Non-targeted screening is helping us to discover the complex chemical space of environmental samples. Due to the large number of detected chemicals, prioritization is necessary to direct focus on chemicals posing a risk to biota and humans. Commonly, key information for risk assessment is the exposure to the respective chemical. Unfortunately, the detected signal intensity is poorly correlated to the concentration across different chemicals, see Figure 1. That is because some chemicals ionize better than others due to their physicochemical properties and, therefore, a matching standard is required for precise concentration estimation of a chemical.

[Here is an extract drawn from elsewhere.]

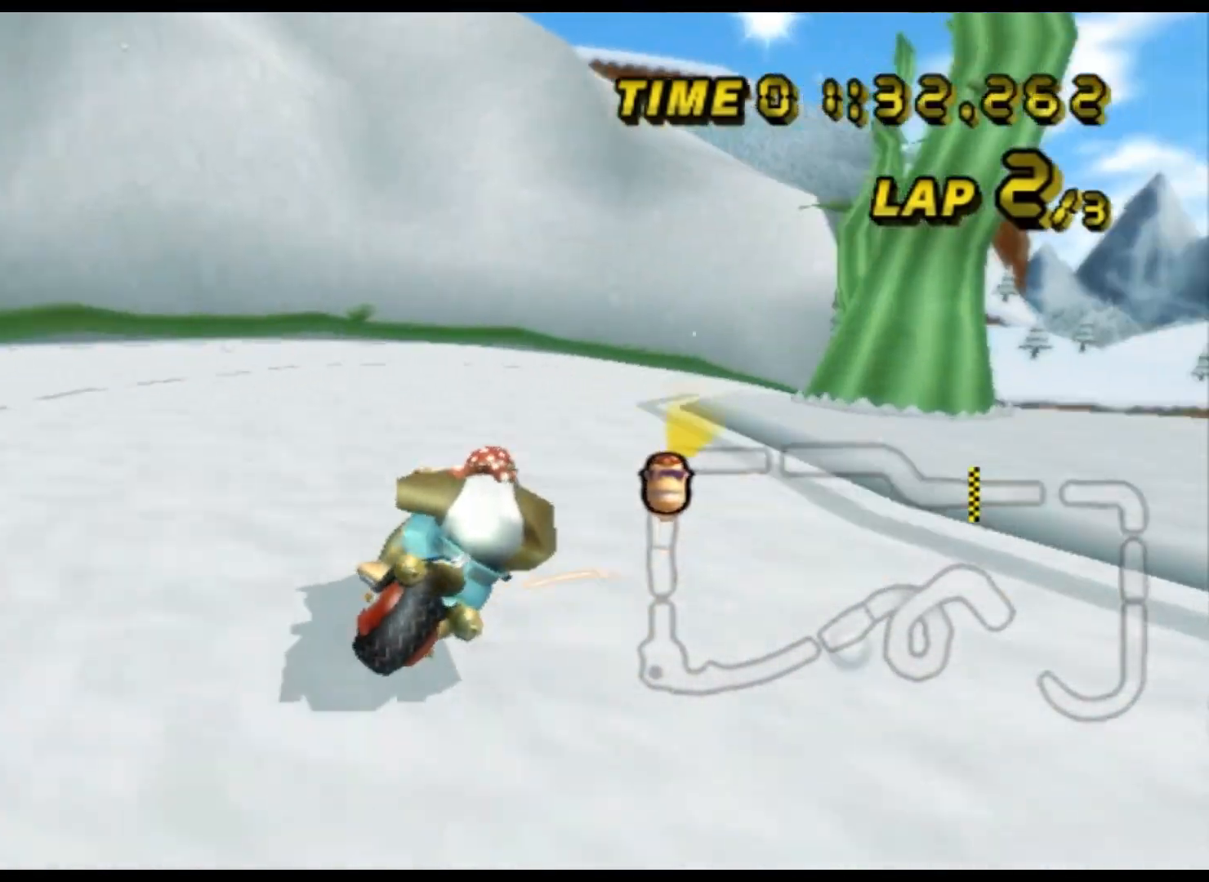
{"dt_ms": 500, "buttons": ["A", "R1"], "left_stick": "up-right", "events": [[233, "left_stick", "center"], [400, "left_stick", "up-right"]]}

Figure 1. Higher signal intensity does not necessarily mean a higher concentration of a chemical. In the example of NORMAN interlaboratory comparison calibrants, the maximum concentration difference is 28× while the maximum fold difference in signal intensities is 10,900×.
While there are a number of alternatives to using analytical standards for quantification (such as using a surrogate standard for quantification that is structurally similar or close in eluting time, or logIE prediction), majority of these methods require that the structure of the chemical is known prior to estimating its concentration. In a model MS2Quant trained here, we are harvesting structural information from the fragmentation spectra. For this, SIRIUS+CSI:FingerID is used to predict the probability of the presence or absence of structural fingerprints which are used as input for ionization efficiency prediction.
MS2Quant was trained using ionization efficiency data for 1191 unique chemicals that span 8 orders of magnitude. Modelling resulted in root mean square errors (RMSE) of 0.55 (3.5×) and 0.80 (6.3×) log-units for the training and test set, respectively. To estimate the concentration of detected LC/HRMS features prior to identification, the following steps need to be taken:
- Measure a set of calibrants within the same run with your sample. These chemicals should cover a wide range of ionization efficiency values and are used to convert the predicted ionization efficiency value of the suspects into measurement-specific response factors.
- Predict the probability of the presence/absence of structural fingerprints for your suspects. For this, SIRIUS+CSI:FingerID can be used which needs the fragmentation spectra of suspects as input.
- Install MS2Quant and use it for quantification. The function needs calibrants and suspects information, gradient program and path to SIRIUS calculation results as input.
MS2Quant is available as an R-package on our GitHub page together with guidelines for installation, testing and application. Additionally, we would like to thank Rick Helmus who is integrating MS2Quant and MS2Tox into patRoon workflow for easy implementation in the NTS workflow.